Objection 1: It would seem that it was unnecessary to announce to the Blessed Virgin that which was to be done in her. For there seems to have been no need of the Annunciation except for the purpose of receiving the Virgin's consent. But her consent seems to have been unnecessary: because the Virginal Conception was foretold by a prophecy of "predestination," which is "fulfilled without our consent," as a gloss says on Mat. 1:22. There was no need, therefore, for this Annunciation.

Objection 2: Further, the Blessed Virgin believed in the Incarnation, for to disbelieve therein excludes man from the way of salvation; because, as the Apostle says (Rom. 3:22): "The justice of God (is) by faith of Jesus Christ." But one needs no further instruction concerning what one believes without doubt. Therefore the Blessed Virgin had no need for the Incarnation of her Son to be announced to her.

Objection 3: Further, just as the Blessed Virgin conceived Christ in her body, so every pious soul conceives Him spiritually. Thus the Apostle says (Gal. 4:19): "My little children, of whom I am in labor again, until Christ be formed in you." But to those who conceive Him spiritually no announcement is made of this conception. Therefore neither should it have been announced to the Blessed Virgin that she was to conceive the Son of God in her womb.

On the contrary, It is related (Lk. 1:31) that the angel said to her: "Behold, thou shalt conceive in thy womb, and shalt bring forth a son."

I answer that, It was reasonable that it should be announced to the Blessed Virgin that she was to conceive Christ. First, in order to maintain a becoming order in the union of the Son of God with the Virgin---namely, that she should be informed in mind concerning Him, before conceiving Him in the flesh. Thus Augustine says (De Sancta Virgin. iii): "Mary is more blessed in receiving the faith of Christ, than in conceiving the flesh of Christ"; and further on he adds: "Her nearness as a Mother would have been of no profit to Mary, had she not borne Christ in her heart after a more blessed manner than in her flesh."

Secondly, that she might be a more certain witness of this mystery, being instructed therein by God.

Thirdly, that she might offer to God the free gift of her obedience: which she proved herself right ready to do, saying: "Behold the handmaid of the Lord."

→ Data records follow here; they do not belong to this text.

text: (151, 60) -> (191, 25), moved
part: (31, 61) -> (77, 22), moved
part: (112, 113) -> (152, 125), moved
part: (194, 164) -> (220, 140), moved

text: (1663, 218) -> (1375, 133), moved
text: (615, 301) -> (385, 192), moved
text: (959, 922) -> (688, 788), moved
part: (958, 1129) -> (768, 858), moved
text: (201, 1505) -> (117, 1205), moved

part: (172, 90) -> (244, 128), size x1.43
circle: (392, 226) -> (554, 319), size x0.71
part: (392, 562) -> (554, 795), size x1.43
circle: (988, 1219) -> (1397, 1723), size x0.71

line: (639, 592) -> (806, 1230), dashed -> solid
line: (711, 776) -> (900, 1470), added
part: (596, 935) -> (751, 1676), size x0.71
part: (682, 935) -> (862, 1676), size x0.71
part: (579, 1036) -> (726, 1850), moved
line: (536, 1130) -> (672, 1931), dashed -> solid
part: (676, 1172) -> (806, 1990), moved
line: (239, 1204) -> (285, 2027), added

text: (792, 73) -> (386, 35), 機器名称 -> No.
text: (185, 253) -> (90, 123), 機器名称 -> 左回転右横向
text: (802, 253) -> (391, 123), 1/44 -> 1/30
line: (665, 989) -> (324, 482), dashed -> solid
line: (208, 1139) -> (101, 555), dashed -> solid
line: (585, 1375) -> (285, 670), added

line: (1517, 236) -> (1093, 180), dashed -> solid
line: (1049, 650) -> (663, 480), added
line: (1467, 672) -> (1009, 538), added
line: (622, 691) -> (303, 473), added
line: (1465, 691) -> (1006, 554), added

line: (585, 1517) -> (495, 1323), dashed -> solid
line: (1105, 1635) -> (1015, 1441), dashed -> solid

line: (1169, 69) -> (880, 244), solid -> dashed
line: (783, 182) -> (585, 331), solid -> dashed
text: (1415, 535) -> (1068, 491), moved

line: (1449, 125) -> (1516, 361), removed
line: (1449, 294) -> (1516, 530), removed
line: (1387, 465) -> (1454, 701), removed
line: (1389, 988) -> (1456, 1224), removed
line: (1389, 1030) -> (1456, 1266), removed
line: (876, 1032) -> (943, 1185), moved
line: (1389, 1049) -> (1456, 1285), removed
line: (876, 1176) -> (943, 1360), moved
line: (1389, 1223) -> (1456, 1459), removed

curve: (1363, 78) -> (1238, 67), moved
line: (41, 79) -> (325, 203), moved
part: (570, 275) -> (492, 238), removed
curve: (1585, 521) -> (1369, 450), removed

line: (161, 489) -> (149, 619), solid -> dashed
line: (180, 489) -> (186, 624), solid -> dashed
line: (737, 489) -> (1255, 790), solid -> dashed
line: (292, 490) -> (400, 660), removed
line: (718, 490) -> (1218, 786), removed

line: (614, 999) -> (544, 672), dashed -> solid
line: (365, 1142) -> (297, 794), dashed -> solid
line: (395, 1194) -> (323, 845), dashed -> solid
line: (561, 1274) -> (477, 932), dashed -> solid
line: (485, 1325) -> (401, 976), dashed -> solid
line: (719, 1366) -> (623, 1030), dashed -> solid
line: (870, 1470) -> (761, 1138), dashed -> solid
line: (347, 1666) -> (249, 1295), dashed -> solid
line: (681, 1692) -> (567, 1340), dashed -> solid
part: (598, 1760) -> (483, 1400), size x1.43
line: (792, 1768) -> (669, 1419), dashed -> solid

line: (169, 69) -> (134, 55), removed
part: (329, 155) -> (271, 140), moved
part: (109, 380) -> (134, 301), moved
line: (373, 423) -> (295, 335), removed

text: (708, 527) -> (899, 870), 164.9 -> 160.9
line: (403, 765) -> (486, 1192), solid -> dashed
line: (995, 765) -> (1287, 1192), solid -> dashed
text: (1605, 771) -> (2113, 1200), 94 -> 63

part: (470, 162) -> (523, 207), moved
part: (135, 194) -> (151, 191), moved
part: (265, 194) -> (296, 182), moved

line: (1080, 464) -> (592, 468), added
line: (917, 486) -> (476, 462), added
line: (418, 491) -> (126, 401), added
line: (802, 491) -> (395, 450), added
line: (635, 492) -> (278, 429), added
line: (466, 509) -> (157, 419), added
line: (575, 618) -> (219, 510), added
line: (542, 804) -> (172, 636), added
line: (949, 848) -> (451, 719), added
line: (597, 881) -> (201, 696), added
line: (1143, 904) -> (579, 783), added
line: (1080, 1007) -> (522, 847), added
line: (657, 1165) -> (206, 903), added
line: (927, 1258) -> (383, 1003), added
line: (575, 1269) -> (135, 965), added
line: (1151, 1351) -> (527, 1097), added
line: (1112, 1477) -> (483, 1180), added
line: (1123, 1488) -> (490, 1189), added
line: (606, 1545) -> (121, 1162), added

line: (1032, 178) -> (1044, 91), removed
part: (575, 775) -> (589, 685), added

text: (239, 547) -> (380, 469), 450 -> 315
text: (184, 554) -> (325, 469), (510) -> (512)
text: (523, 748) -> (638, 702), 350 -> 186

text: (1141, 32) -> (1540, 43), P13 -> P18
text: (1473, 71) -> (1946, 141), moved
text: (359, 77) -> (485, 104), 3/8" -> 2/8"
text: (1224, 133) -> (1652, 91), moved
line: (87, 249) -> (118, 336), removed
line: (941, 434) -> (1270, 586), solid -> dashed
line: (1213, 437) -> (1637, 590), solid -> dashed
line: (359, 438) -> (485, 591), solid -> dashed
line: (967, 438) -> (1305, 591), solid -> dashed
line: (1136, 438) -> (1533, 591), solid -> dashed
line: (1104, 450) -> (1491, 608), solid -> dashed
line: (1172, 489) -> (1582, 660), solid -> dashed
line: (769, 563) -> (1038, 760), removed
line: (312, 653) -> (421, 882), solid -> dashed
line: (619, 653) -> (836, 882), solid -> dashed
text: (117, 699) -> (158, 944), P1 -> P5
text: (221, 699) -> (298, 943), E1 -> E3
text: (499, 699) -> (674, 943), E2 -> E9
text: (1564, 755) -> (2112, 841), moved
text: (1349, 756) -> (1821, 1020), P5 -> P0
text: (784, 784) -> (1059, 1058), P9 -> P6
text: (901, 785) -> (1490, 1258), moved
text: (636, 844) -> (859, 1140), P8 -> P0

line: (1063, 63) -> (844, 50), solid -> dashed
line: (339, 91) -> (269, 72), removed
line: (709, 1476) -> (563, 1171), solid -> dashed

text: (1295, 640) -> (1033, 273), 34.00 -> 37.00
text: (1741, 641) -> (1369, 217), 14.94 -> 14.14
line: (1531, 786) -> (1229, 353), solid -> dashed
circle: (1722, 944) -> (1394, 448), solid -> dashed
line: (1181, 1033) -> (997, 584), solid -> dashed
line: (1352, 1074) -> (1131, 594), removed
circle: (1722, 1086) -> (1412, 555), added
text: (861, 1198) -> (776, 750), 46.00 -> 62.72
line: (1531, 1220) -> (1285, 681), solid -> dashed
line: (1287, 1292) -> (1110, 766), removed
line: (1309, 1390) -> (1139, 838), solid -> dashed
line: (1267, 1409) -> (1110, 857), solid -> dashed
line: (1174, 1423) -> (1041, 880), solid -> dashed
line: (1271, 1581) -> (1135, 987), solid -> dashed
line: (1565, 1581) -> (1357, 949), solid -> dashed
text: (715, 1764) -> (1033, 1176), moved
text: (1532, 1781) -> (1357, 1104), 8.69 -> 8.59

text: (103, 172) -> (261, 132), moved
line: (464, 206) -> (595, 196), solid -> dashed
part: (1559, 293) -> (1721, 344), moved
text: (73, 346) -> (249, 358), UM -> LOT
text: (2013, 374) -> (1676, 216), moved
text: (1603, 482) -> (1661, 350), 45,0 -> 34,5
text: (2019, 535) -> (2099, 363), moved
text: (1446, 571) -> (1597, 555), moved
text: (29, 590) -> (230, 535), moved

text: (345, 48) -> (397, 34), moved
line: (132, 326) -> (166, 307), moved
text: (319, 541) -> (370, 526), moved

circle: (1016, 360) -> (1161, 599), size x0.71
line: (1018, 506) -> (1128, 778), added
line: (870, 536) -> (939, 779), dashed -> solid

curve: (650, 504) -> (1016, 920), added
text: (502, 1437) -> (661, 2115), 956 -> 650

Fourthly, in order to show that there is a certain spiritual wedlock between the Son of God and human nature. Wherefore in the Annunciation the Virgin's consent was besought in lieu of that of the entire human nature.

Reply to Objection 1: The prophecy of predestination is fulfilled without the causality of our will; not without its consent.

Reply to Objection 2: The Blessed Virgin did indeed believe explicitly in the future Incarnation; but, being humble, she did not think such high things of herself. Consequently she required instruction in this matter.

Reply to Objection 3: The spiritual conception of Christ through faith is preceded by the preaching of the faith, for as much as "faith is by hearing" (Rom. 10:17). Yet man does not know for certain thereby that he has grace; but he does know that the faith, which he has received, is true.